Aquél paciente era un caso interesante de
pericarditis tuberculosa y sus múltiples radiografías de tórax fueron expuestas
en diversas juntas durante todo ese año en que tuve que escuchar, con las
orejas calientes, cuando alguien preguntaba desde la oscuridad del auditorio ¿y
esa madre que se ve en el seno costodiafragmático derecho? ¿Qué es?
...Pues era ‘la aguja de López Rodríguez’.

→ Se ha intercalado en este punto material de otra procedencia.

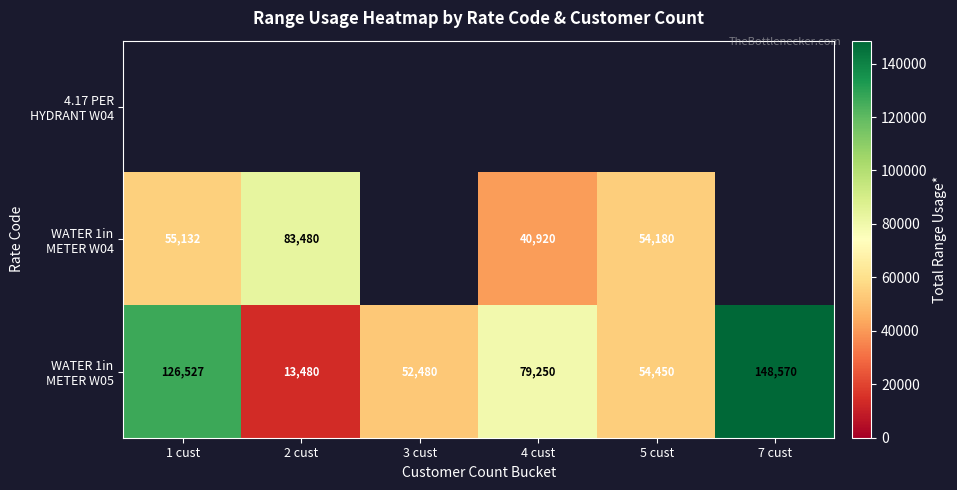

Rank the series at 5 cust from lowest to highest value.

4.17 PER HYDRANT W04, WATER 1in METER W04, WATER 1in METER W05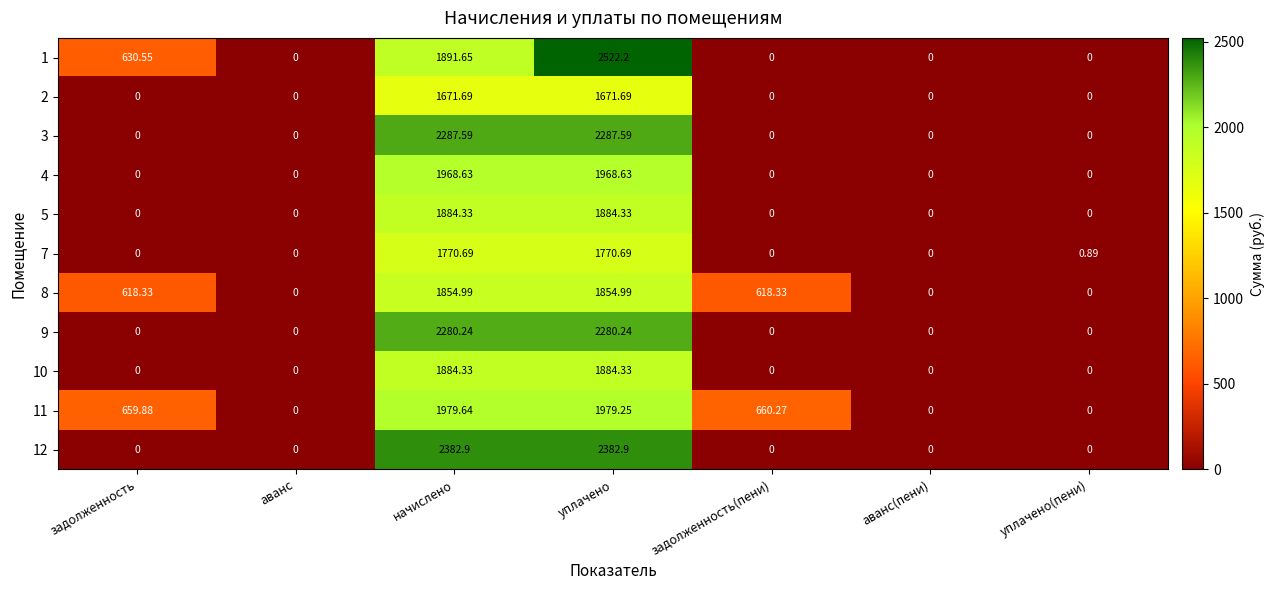

At which label is 1 closest to 1261?

задолженность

Del pendejo e inepto Eduardo López Rodríguez que no merecía a su paso por esa
sala más de un cinco de calificación. Que no sabía ni hacer una punción. Que
esto, que lo otro …que lo de más allá.
La cosa no pasó a mayores y creo que para
explicarlo debo contar una interesante historia del mercado de automóviles.
Ahí les va:
Un amigo de mis padres; muy rico por
cierto, compró un Rolls Royce en Inglaterra durante un viaje de placer por
Europa.
Manejándolo por las montañas de Suiza tuvo
que salirse bruscamente de un camino vecinal, cayó en un hoyanco, golpeó con
algo; el caso es que al auto se le rompió una muelle y no acababa de colgar el
teléfono pidiendo ayuda a la agencia londinense cuando ya se oía el rugido del
helicóptero llegando con la refacción y el mecánico experto para resolver el
incidente (bueno, bueno, en realidad
estoy exagerando; no fue tan rápido).
El amigo de papá nunca recibió
requerimiento alguno de pago y cuando meses después se comunicó personalmente
por escrito y telefónicamente a la agencia que le vendió el coche la
contestación fue siempre la misma: ‘a un Rolls Royce jamás se le rompe una
muelle. Debe usted estar equivocado’.
Así ha de haber pensado la superioridad de
mi hospital: ‘en el Hospital Central Militar de México jamás se rompe una aguja
de punción pleural por multi usada, jodida y martilleada que esté. Debe ser un
error de apreciación’ …de orden superior se olvida el incidente; es más, no
hubo incidente.
De
esta manera el tenebroso caso de la aguja de López Rodríguez quedó en el olvido
y no se reflejó en mis calificaciones para gozo de mi parte y desesperación de
quienes me venían mordiendo las corvas en la neurotizante carrera por ser uno
de los tres primero lugares y quedarse de ‘residente’ un año más.